Quanto al pericolo di reiterazione della condotta criminosa (art. 274 c.p.p., lett. c), il giudice di merito ha osservato, con argomentazione del tutto logica, che la ripresa della convivenza familiare costituiva un elemento sopravvenuto ininfluente poichè i fatti contestati non riguardavano i rapporti familiari del C., ma avevano ad oggetto "un’estesissima rete di comportamenti illegali che evidenziano la sua forte propensione all’illegalità", aggiungendo che – non risultando che il C. avesse troncato i rapporti con l’ambiente criminale nel quale, nonostante la sua qualifica professionale, aveva vissuto per anni e che avrebbero potuto spingerlo a reiterare la condotta criminosa – la misura degli arresti domiciliari, comportando solo sporadici controlli, sarebbe stata inadeguata a fronteggiare detta esigenza cautelare. Si tratta di una motivazione esauriente, che il ricorrente peraltro si limita a contestare solo genericamente.

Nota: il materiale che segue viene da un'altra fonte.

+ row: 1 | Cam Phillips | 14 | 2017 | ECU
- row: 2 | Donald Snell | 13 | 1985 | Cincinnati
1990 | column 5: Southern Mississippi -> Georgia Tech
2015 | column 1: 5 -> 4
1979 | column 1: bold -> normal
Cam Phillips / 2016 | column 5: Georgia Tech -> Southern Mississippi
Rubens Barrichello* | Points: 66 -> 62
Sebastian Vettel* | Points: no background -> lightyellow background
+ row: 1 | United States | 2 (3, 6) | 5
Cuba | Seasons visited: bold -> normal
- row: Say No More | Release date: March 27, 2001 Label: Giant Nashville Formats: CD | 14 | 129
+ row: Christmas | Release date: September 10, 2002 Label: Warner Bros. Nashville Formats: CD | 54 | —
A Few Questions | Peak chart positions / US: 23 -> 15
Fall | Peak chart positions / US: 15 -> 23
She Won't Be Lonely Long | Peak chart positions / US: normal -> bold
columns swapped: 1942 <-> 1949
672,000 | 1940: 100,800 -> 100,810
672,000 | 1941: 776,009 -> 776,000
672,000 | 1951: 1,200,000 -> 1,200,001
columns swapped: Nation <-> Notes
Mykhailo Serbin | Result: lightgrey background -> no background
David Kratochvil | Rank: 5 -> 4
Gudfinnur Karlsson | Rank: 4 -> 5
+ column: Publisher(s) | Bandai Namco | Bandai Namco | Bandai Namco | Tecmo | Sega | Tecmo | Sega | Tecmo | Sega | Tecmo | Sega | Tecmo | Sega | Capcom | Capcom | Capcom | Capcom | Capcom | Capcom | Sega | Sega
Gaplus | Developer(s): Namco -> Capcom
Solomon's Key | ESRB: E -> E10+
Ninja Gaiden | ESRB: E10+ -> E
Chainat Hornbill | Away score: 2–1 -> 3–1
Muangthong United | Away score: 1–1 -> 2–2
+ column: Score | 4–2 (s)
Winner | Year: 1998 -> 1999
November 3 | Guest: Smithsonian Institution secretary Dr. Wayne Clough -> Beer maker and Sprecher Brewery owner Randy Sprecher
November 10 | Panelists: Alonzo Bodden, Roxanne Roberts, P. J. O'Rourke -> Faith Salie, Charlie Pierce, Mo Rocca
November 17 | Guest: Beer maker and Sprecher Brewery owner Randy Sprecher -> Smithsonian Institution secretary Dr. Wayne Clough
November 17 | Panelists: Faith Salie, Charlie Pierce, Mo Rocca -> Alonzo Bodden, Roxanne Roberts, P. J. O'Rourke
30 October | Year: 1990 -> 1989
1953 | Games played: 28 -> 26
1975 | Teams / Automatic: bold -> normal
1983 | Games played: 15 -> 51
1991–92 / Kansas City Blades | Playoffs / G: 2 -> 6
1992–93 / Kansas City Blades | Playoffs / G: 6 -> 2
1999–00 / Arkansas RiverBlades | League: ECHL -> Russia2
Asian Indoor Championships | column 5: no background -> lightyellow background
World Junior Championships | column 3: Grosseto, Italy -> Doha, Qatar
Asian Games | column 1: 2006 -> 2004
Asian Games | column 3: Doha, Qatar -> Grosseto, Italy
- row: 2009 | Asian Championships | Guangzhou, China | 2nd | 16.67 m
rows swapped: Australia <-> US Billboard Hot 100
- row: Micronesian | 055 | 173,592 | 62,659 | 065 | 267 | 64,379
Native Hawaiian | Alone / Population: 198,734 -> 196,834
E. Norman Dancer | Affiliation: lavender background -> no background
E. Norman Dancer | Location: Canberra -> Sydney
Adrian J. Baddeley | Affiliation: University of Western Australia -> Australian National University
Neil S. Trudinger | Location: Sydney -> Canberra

Alla inammissibilità del ricorso consegue ex art. 616 c.p.p. la condanna del ricorrente al pagamento delle spese processuali e di una somma in favore della Cassa delle ammende che, in ragione delle questioni dedotte, si stima equo determinare in Euro 1.000,00.

A norma dell’art. 94 disp. att. c.p.p., comma 1 ter, copia del presente provvedimento va trasmesso al Direttore dell’istituto penitenziario in cui il ricorrente è ristretto.

P.Q.M.

dichiara inammissibile il ricorso e condanna il ricorrente al pagamento delle spese processuali e della somma di Euro 1.000,00 alla Cassa delle ammende.

Si provveda a norma dell’art. 94 disp. att. c.p.p., comma 1 ter.

Testo non ufficiale. La sola stampa del bollettino ufficiale ha carattere legale.